Jetons un regard sur ce que peut signifier le sacrifice avant d’essayer de comprendre ce qu’il en est pour Jésus. On en trouve deux sortes dans l’Ancien Testament, oblation et rédemption.

 

Dans l’oblation, l’homme offre à Dieu les prémisses de la récolte, du bétail. Il entretient une relation d’échange avec Dieu dont il attend protection. Mais déjà la notion d’échange est battue en brèche car Dieu ne négocie pas, l’homme ne peut réclamer quoi que ce soit en échange de ses offrandes. La relation s’épure ainsi au fil du temps pour que l’oblation devienne un don gratuit, une action de grâces. L’homme reconnaît le don gratuit de Dieu et le remercie en lui offrant ce qu’il a de plus précieux : les prémisses, la vie représentée par le sang. Depuis l’histoire d’Isaac il ne peut être question d’offrir le sang (la vie) d’un humain, le sang de l’agneau devient le symbole fort de l’offrande. Le sacrifice de l’agneau est l’offrande de la vie lors du passage (Pâque) du Dieu sauveur.

 

La rédemption est le rachat (juridique) des péchés. L’homme éprouve un besoin de rachat pour lever la punition, il se reconnaît pécheur, la Justice (des hommes) exige contre-partie. Il est impensable à l’époque que Dieu ne réclame pas aussi justice pour pouvoir lever les péchés : les hommes chargent des péchés le bouc-émissaire envoyé au désert (le bouc dans les apocalypses est à gauche de Dieu, du côté des damnés) et ils offrent l’agneau dont la place est à droite de Dieu dans les mêmes représentations, du côté des élus.

 

Le Nouveau Testament renouvelle complètement la notion de sacrifice.

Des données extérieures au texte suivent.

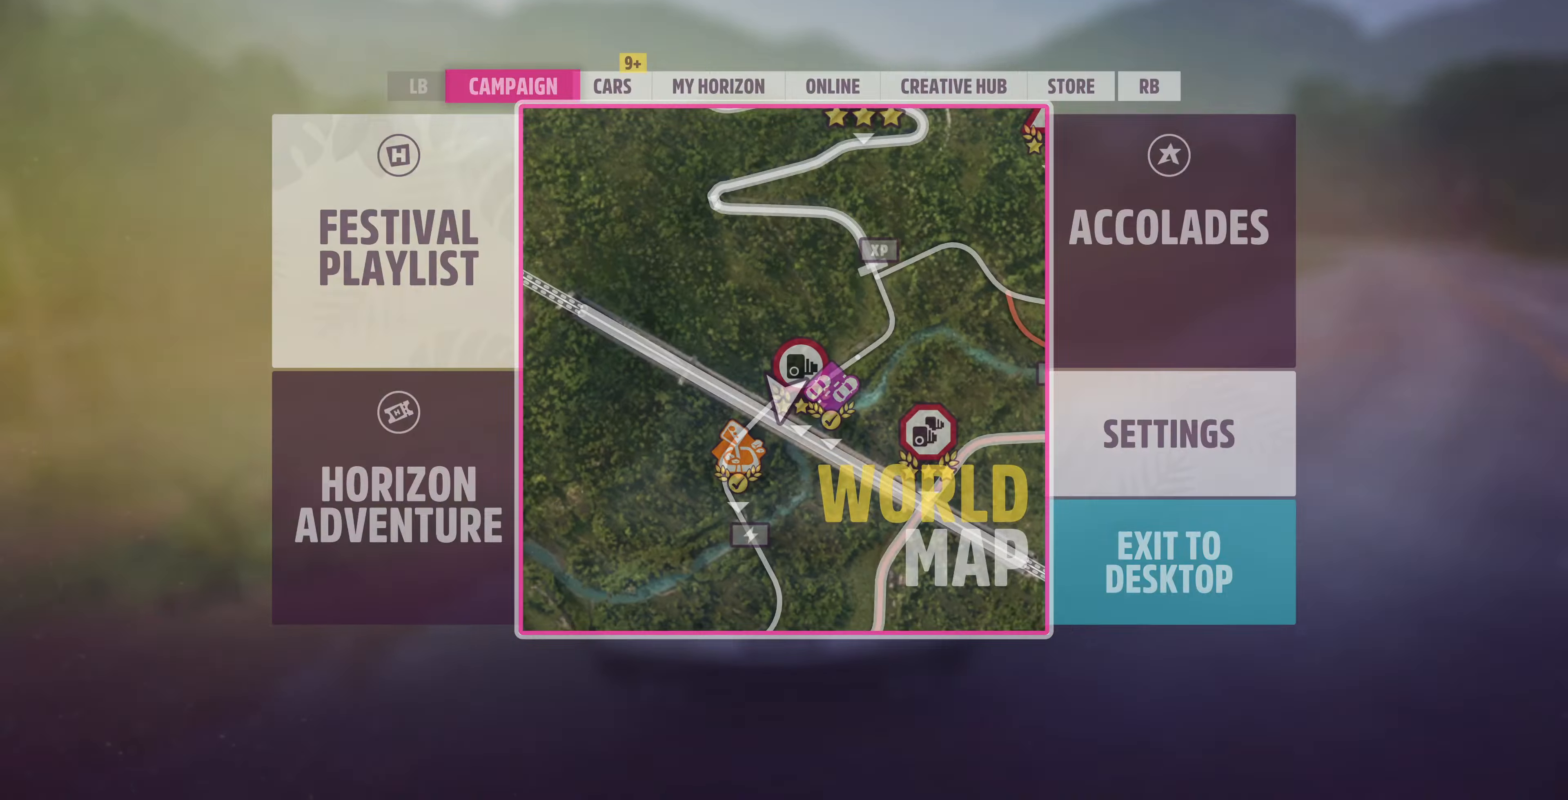
{"buttons": ["R1"], "left_stick": "center", "right_stick": "center", "events": [[100, "R1", "down"], [233, "R1", "up"], [367, "R1", "down"], [400, "R1", "up"], [500, "R1", "down"]]}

Jésus apporte le Salut, comme Yahvé pour la sortie d’Égypte. Il nous invite à vivre avec le Père, il s’agit maintenant d’une relation d’amour, nos offrandes sont un don gratuit de réponse à l’amour offert. Je me donne totalement à celui qui me donne son amour et, par là, la vraie vie. Jésus devient l’archétype de ce don gratuit et total au Père. Malgré les difficultés, dues au péché des hommes, il L’a aimé jusqu’au bout, sa mort est conséquence de son engagement. La Croix liée à la Résurrection est le sommet de cet échange entre Jésus et son Père, don de sa vie par Jésus, don de la vie éternelle par le Père.

 

Mais le péché s’est immiscé, il est bien là. Il n’est pas tellement dans ce qu’on peut faire à Dieu (ou ne pas faire) car Dieu est le Tout-Autre et ne peut être affecté par nos actions envers Lui. Il est affecté par nos fautes envers nos frères (on trouve déjà cela dans les interdits du catalogue). Elles s’opposent à l’amour, à l’Esprit qui vit en nous. Jésus meurt de ce péché des hommes. La Rédemption n’est plus un rachat juridique, mais un don que le Père nous offre en levant notre péché et en nous faisant fils, grâce au don total que Jésus a réalisé en allant jusqu’à la Croix. La vie nouvelle inaugurée par Jésus annule nos péchés qui ne peuvent plus nous être comptés. La Rédemption est opérée une fois pour toutes. Les évangélistes l’ont exprimée en termes de sacrifice car c’était le cadre de pensée de l’époque. Ils se référaient au Serviteur d’Isaïe qui prend sur lui le péché pour en débarrasser les hommes. Jésus, nouveau Serviteur, est décrit dans les mêmes termes, même si Dieu n’exige plus une punition pour pardonner.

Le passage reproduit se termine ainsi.